[Lexicog] Re: lexical phrase

David Frank david_frank at SIL.ORG
Wed Dec 6 20:03:10 UTC 2006


I don't have a problem with making a dictionary entry for "on the other hand," but my question is whether it is a lexeme in and of itself. I would not consider everything necessarily a lexeme that I would make a subentry in a dictionary. (I think I said "minor entry" recently, but according to the way I use these terms, I should have said "subentry.")

I will give some examples from our dictionary of St. Lucian Creole (Kwéyòl). We had an entry for tiwé because it is a lexeme meaning 'to remove.' Under the entry for tiwé, we listed Tiwé kò'w la! as meaning "Go away!" If you wanted to know how to express English "Go away!" in Kwéyòl, you would not use words meaning either "go" or "away," so we made a subentry under tiwé that shows that to say "Go away!" in Kwéyòl one would literally say "Remove yourself (from) there!" That doesn't mean to me that Tiwé kò'w la! is a lexeme in Kwéyòl.

Also in the Kwéyòl dictionary, we have the word pasyans meaning 'patience.' Under the entry for pasyans, we have a subentry pwan pasyans, which tells the English reader of the Kwéyòl dictionary that in Kwéyòl, you don't "have patience," but rather you "take patience". That doesn't mean to me that pwan pasyans is an idiom. Since this is a Kwéyòl-English dictionary, what we listed as subentries is based on the perspective of an English speaker studying Kwéyòl and the collocations the English speaker would consider natural. I don't think that every time you have a collocation that is natural in one language but not in another, that necessarily means you are dealing with an idiom. So I don't think that everything that you might make into a subentry in a dictionary is necessarily a lexeme. Note that in our dictionary of St. Lucian Creole, we didn't list any phrases as stand-alone entries. All phrases that we included were included as part of a major entry.

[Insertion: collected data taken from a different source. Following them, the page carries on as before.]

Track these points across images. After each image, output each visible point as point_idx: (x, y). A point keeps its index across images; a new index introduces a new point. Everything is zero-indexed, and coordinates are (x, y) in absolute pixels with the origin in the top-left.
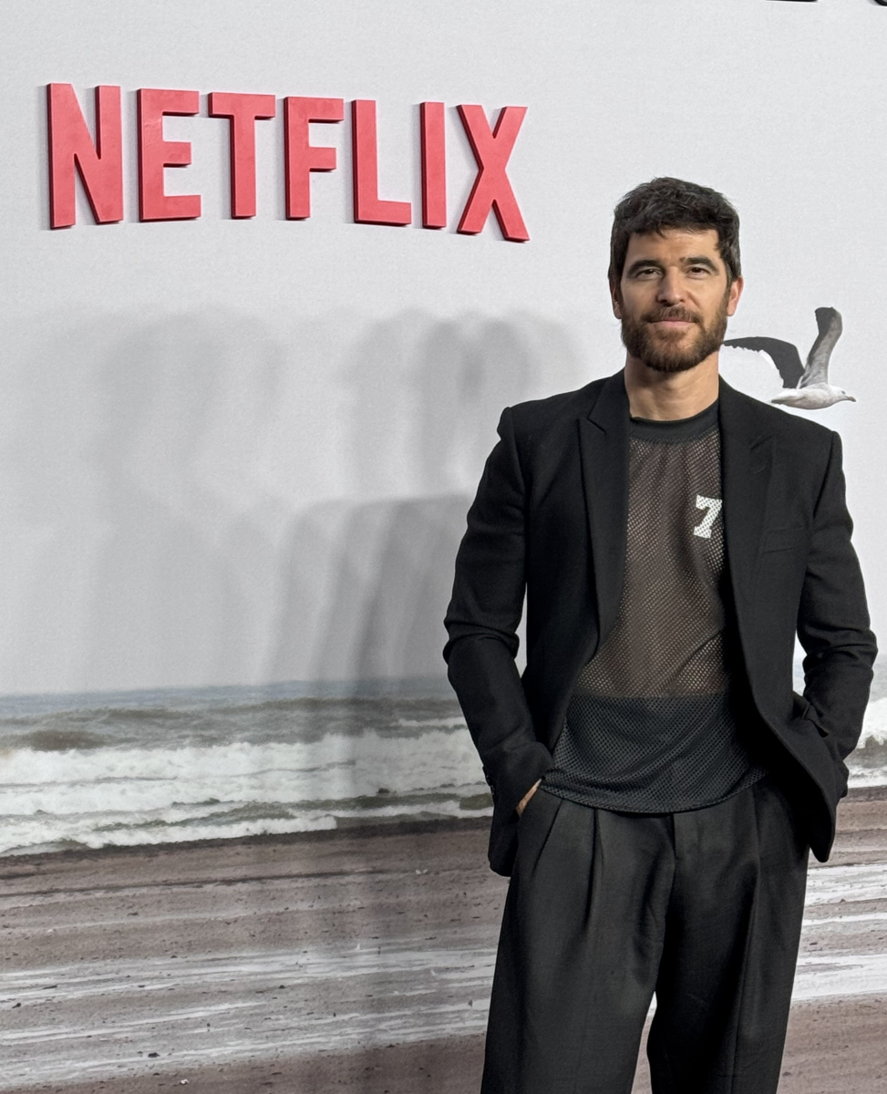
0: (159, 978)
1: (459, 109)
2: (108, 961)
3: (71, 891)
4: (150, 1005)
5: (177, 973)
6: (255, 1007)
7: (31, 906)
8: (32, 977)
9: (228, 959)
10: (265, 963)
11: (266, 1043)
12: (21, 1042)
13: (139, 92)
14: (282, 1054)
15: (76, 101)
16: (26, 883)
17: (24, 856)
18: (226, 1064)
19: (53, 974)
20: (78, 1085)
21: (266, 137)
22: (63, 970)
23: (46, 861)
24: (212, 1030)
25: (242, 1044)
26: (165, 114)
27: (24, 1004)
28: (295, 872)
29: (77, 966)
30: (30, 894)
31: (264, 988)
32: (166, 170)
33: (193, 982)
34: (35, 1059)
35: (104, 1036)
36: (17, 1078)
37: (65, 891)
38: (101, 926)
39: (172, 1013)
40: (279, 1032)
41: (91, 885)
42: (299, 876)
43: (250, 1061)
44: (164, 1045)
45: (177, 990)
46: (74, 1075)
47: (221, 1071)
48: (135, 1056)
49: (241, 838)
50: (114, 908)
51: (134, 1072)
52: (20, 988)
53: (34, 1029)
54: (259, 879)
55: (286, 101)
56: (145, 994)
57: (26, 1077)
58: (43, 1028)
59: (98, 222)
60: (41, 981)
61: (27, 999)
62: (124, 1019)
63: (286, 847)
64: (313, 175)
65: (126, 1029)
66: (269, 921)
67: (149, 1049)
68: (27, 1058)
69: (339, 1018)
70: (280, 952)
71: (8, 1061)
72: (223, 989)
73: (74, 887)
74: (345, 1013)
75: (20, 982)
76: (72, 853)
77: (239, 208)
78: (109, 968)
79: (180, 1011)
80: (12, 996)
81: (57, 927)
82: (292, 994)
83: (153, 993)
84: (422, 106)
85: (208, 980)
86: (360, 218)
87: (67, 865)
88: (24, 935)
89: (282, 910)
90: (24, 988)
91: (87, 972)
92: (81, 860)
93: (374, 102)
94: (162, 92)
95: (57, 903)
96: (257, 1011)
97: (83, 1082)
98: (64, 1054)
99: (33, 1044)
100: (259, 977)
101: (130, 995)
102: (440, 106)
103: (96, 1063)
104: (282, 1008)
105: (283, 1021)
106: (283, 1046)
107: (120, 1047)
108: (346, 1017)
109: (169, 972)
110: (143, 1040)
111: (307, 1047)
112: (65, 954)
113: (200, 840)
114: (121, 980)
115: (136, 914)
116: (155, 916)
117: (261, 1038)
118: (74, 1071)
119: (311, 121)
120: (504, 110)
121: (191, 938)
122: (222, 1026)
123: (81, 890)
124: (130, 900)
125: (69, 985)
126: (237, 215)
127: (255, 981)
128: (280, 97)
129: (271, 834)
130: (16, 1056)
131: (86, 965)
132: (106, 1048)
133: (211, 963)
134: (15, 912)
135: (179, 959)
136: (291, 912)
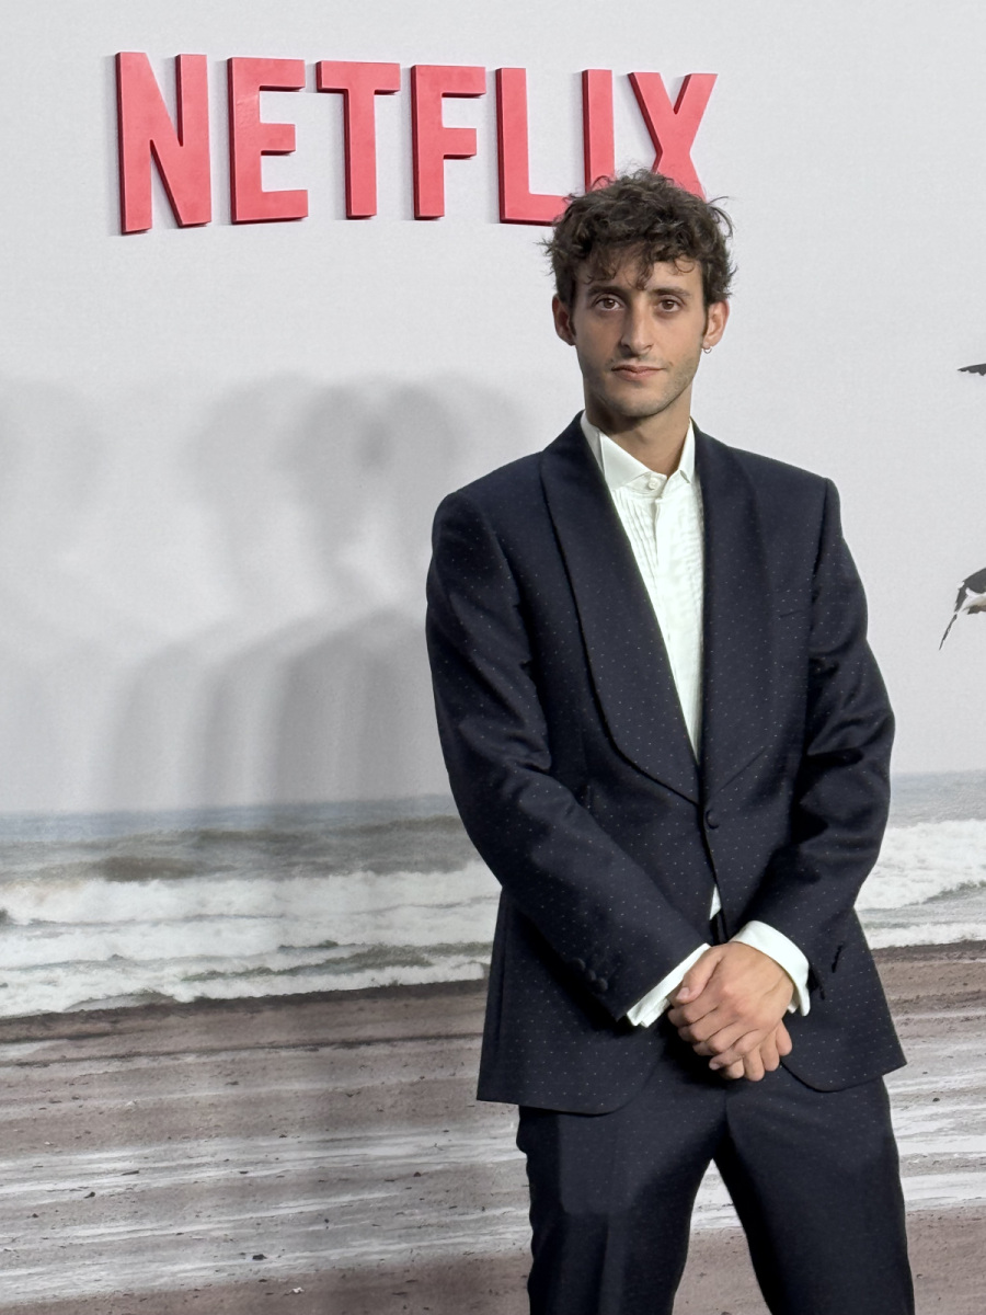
0: (265, 1162)
1: (631, 78)
2: (202, 1142)
3: (154, 1055)
4: (254, 1196)
5: (286, 1156)
6: (384, 1199)
7: (106, 1073)
8: (107, 1160)
9: (350, 1139)
10: (397, 1144)
11: (399, 1243)
12: (96, 1240)
13: (229, 62)
14: (418, 1258)
15: (152, 74)
16: (99, 1045)
17: (97, 1011)
18: (349, 1269)
19: (135, 1157)
20: (166, 1294)
21: (389, 117)
22: (147, 1151)
23: (120, 1018)
24: (331, 1226)
25: (368, 1245)
26: (262, 88)
27: (99, 1193)
28: (432, 1032)
29: (165, 1147)
30: (106, 1058)
31: (395, 1176)
32: (264, 158)
33: (308, 1168)
34: (114, 1260)
35: (198, 1233)
36: (93, 1284)
37: (148, 1055)
38: (193, 1097)
39: (281, 1205)
40: (415, 1231)
41: (182, 1047)
42: (438, 1037)
43: (378, 1266)
44: (273, 1246)
45: (288, 1177)
46: (162, 1281)
47: (344, 1277)
48: (234, 1259)
49: (363, 990)
50: (208, 1075)
51: (235, 1278)
52: (94, 1173)
53: (112, 1224)
54: (388, 1041)
55: (413, 70)
56: (247, 1181)
57: (103, 1283)
58: (123, 1223)
59: (180, 225)
60: (119, 1165)
61: (100, 1188)
62: (222, 1213)
63: (421, 1002)
64: (447, 163)
65: (226, 1225)
66: (400, 1093)
67: (253, 1250)
68: (104, 1259)
69: (488, 1213)
70: (414, 1131)
71: (81, 1263)
72: (344, 1176)
73: (159, 1049)
74: (498, 1207)
75: (94, 1167)
76: (155, 1008)
77: (355, 206)
78: (202, 1150)
79: (291, 1204)
80: (85, 1184)
81: (138, 1099)
82: (430, 1183)
83: (259, 1180)
84: (585, 75)
85: (326, 1165)
86: (507, 217)
87: (150, 1023)
88: (98, 1108)
89: (416, 1078)
90: (99, 1174)
91: (175, 1155)
92: (168, 1015)
93: (523, 70)
94: (258, 61)
95: (138, 1070)
96: (387, 1204)
97: (172, 1289)
98: (149, 1255)
99: (112, 1243)
100: (389, 1162)
101: (229, 1184)
102: (607, 74)
103: (188, 1266)
104: (417, 1201)
105: (418, 1217)
106: (419, 1247)
107: (218, 1247)
108: (498, 1212)
109: (277, 1155)
110: (245, 1239)
111: (451, 1249)
112: (149, 1132)
113: (314, 992)
114: (217, 1165)
115: (235, 1083)
116: (258, 1086)
117: (393, 1238)
118: (162, 1276)
119: (445, 95)
120: (687, 78)
121: (304, 1113)
122: (344, 1222)
123: (168, 1054)
124: (229, 1066)
125: (155, 1170)
126: (354, 213)
127: (384, 1167)
128: (406, 66)
129: (401, 985)
130: (90, 1257)
131: (174, 1146)
132: (201, 1249)
133: (329, 1144)
134: (87, 1081)
135: (289, 1140)
136: (427, 1082)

However, if we decide that "on the other hand" is an idiom in English, then I will accept that it should also be called a lexeme, though it seems to me that some lexemes are more semantically complex than others.

-- David Frank

  ----- Original Message ----- 
  From: John Roberts 
  To: lexicographylist at yahoogroups.com 
  Sent: Wednesday, December 06, 2006 1:01 PM
  Subject: Re: [Lexicog] Re: lexical phrase


  Thanks, Sebastian. I wanted to clarify what was meant by compositional and non-compositional. This is how an idiom is defined in wikipedia:

  An idiom is an expression whose meaning is not compositional-that is, whose meaning does not follow from the meaning of the individual words of which it is composed.

  So it follows from this that what Ron is calling a lexical phrase, such as 'on the one hand' is a type of idiom and therefore a lexeme and therefore should be entered in a dictionary. 

  I haven't been following this discussion too closely, but why is there a problem in having a dictionary entry for 'on the other hand'?